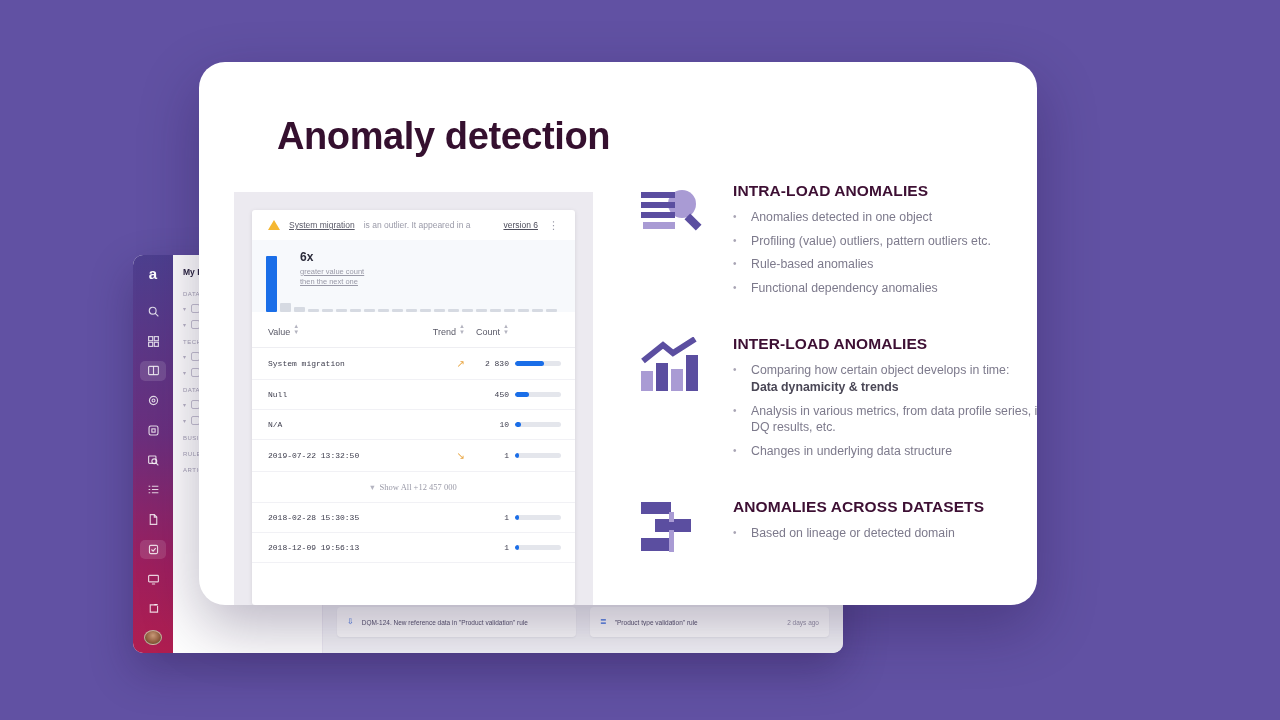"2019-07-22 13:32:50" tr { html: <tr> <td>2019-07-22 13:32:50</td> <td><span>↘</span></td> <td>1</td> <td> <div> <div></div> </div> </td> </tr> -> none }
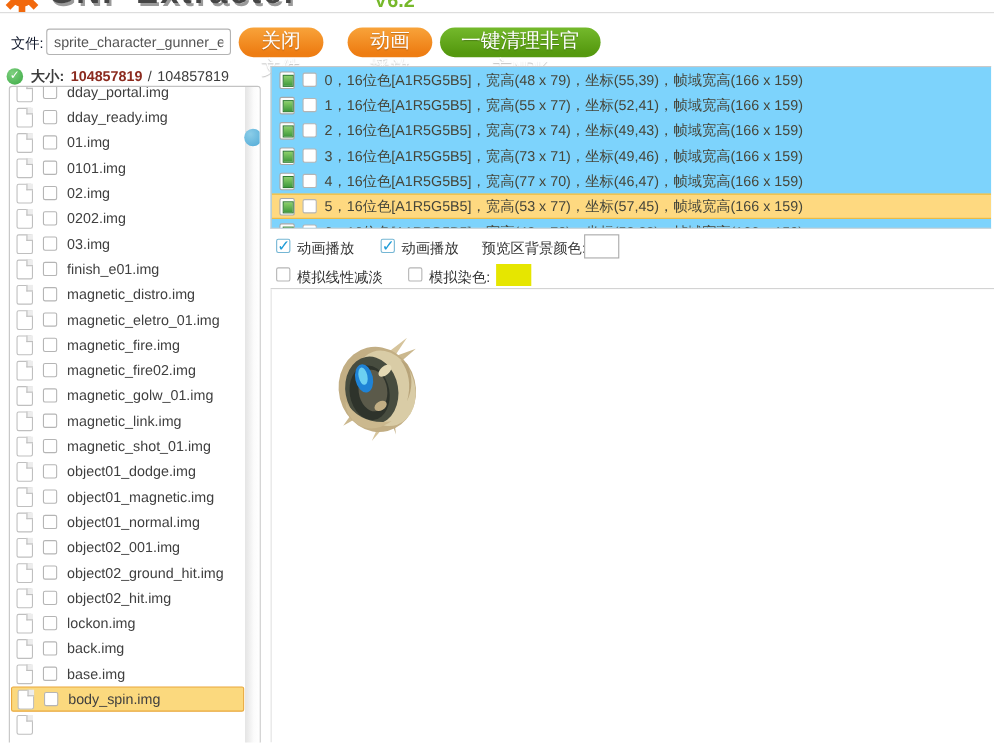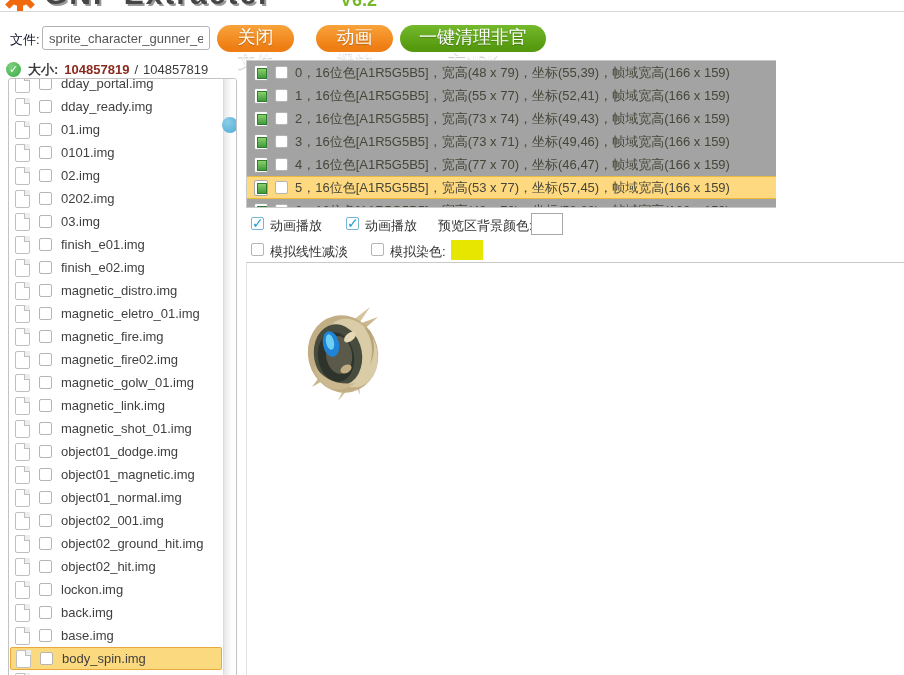"0，16位色[A1R5G5B5]，宽高(48 x" .frame-panel { background: #a3a3a3 -> #7dd3fc; width: 530px -> 655px }
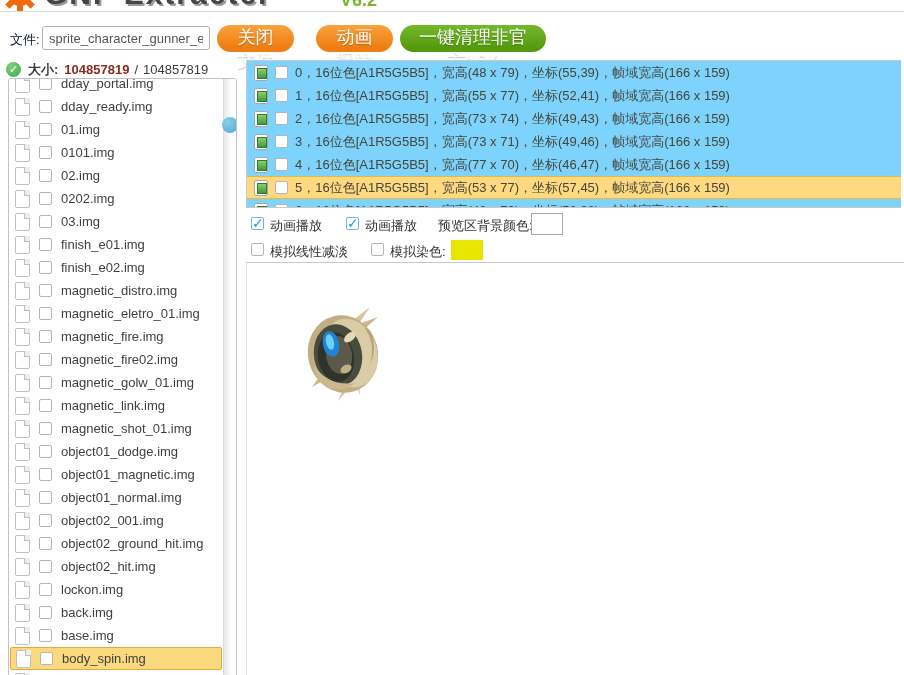"finish_e02.img" div.tree-item { html: <div> <span></span> <span></span> <span>finish_e02.img</span> </div> -> none }
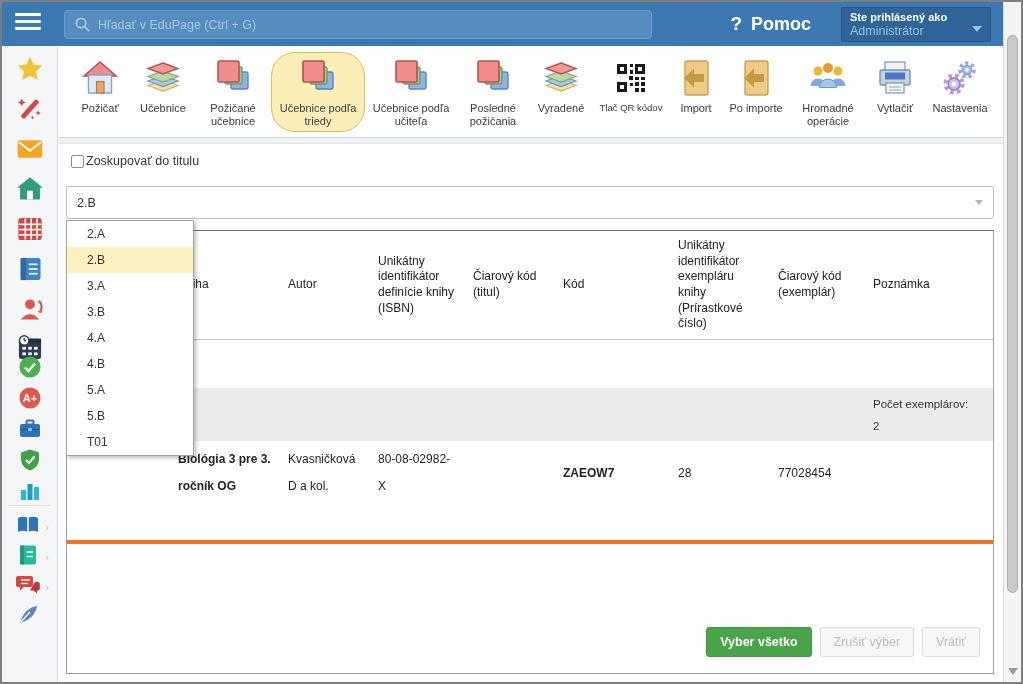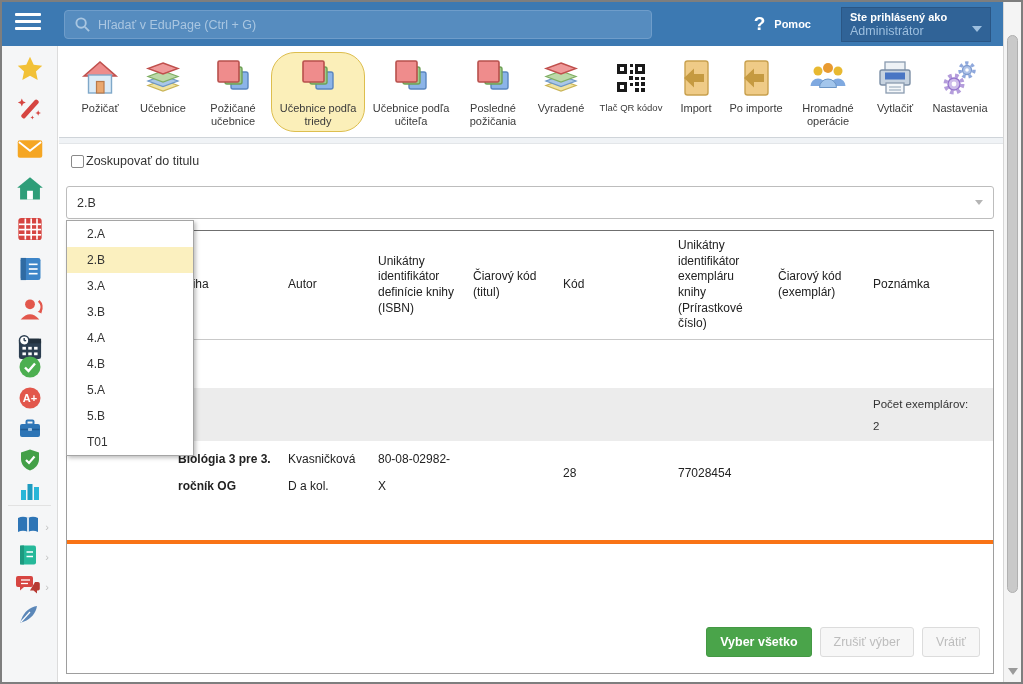"Pomoc" .help .hlabel { font-size: 11px -> 18px }
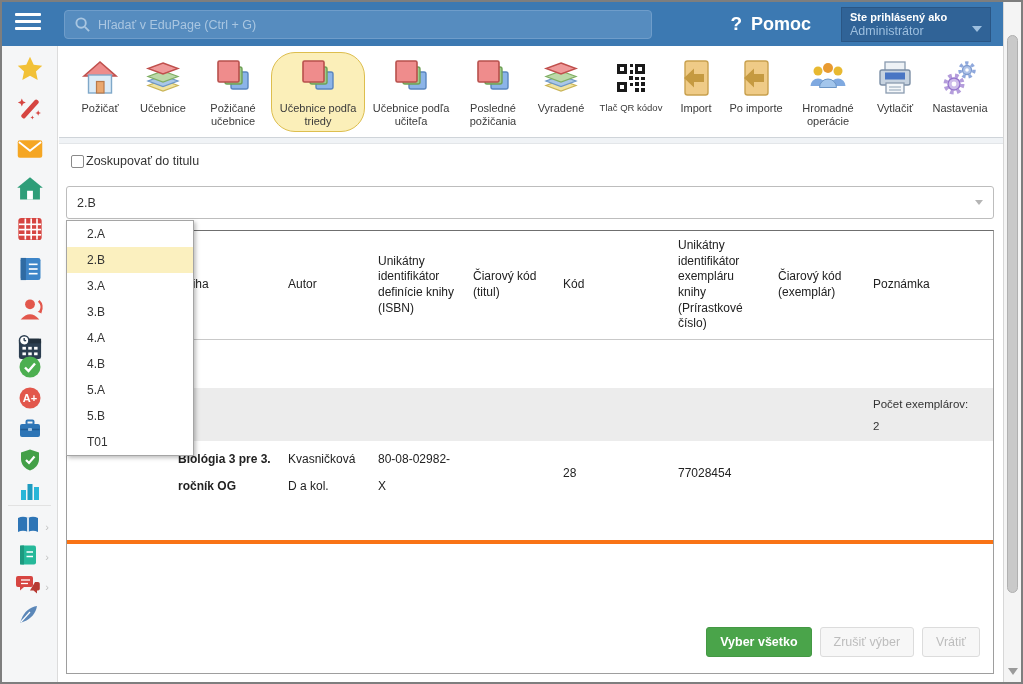"ZAEOW7" div.td { html: none -> <div>ZAEOW7</div> }
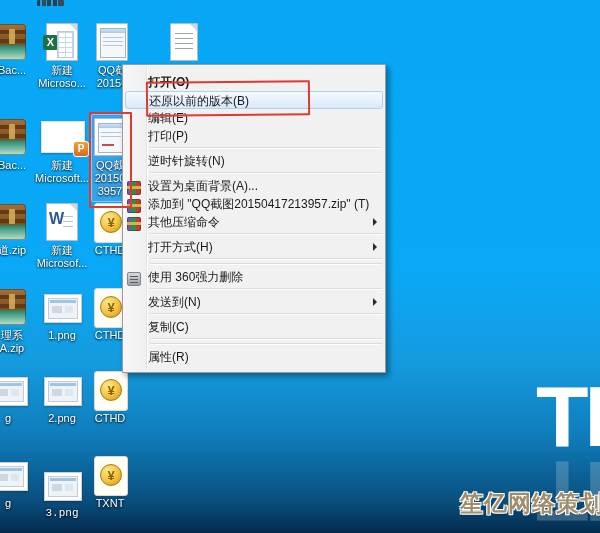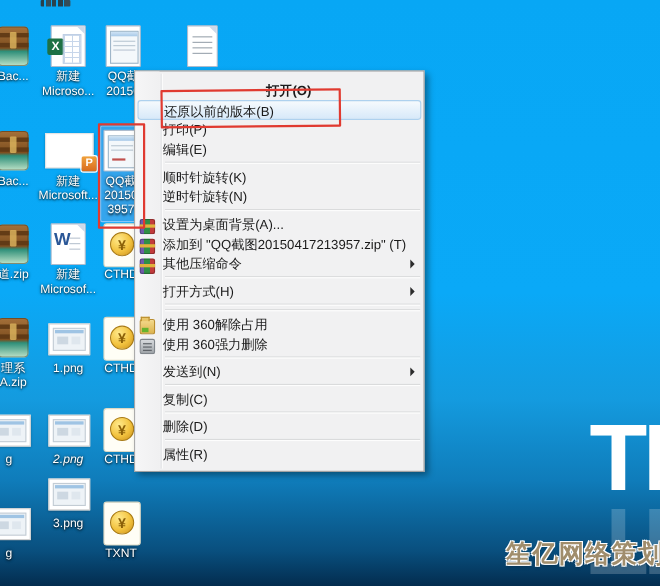"打开(O)" .mitem.bold { text-align: center -> none }
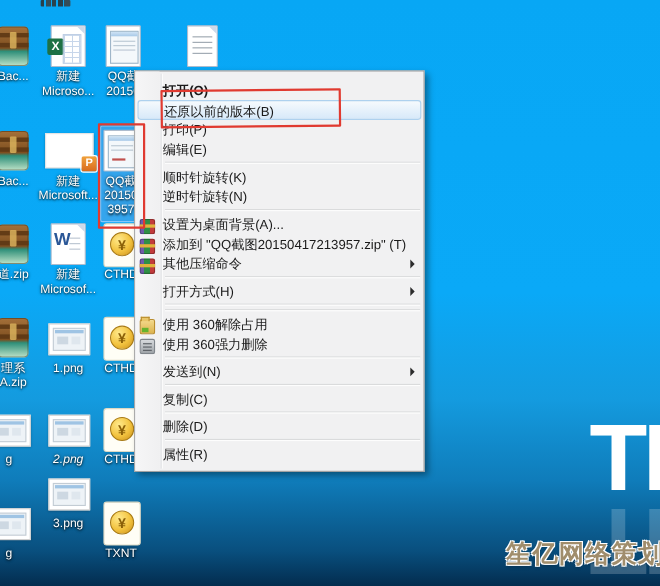"打印(P)" div.mitem { order: before "编辑(E)" -> after "编辑(E)" }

--- --- ---

● What is expected: Retype the records exactly. Any image in them should not appear in what you write.

● Reply:
"2019-07-22 13:32:50" tr { html: <tr> <td>2019-07-22 13:32:50</td> <td><span>↘</span></td> <td>1</td> <td> <div> <div></div> </div> </td> </tr> -> none }
"0，16位色[A1R5G5B5]，宽高(48 x" .frame-panel { background: #a3a3a3 -> #7dd3fc; width: 530px -> 655px }
"finish_e02.img" div.tree-item { html: <div> <span></span> <span></span> <span>finish_e02.img</span> </div> -> none }
"Pomoc" .help .hlabel { font-size: 11px -> 18px }
"ZAEOW7" div.td { html: none -> <div>ZAEOW7</div> }
"打开(O)" .mitem.bold { text-align: center -> none }
"打印(P)" div.mitem { order: before "编辑(E)" -> after "编辑(E)" }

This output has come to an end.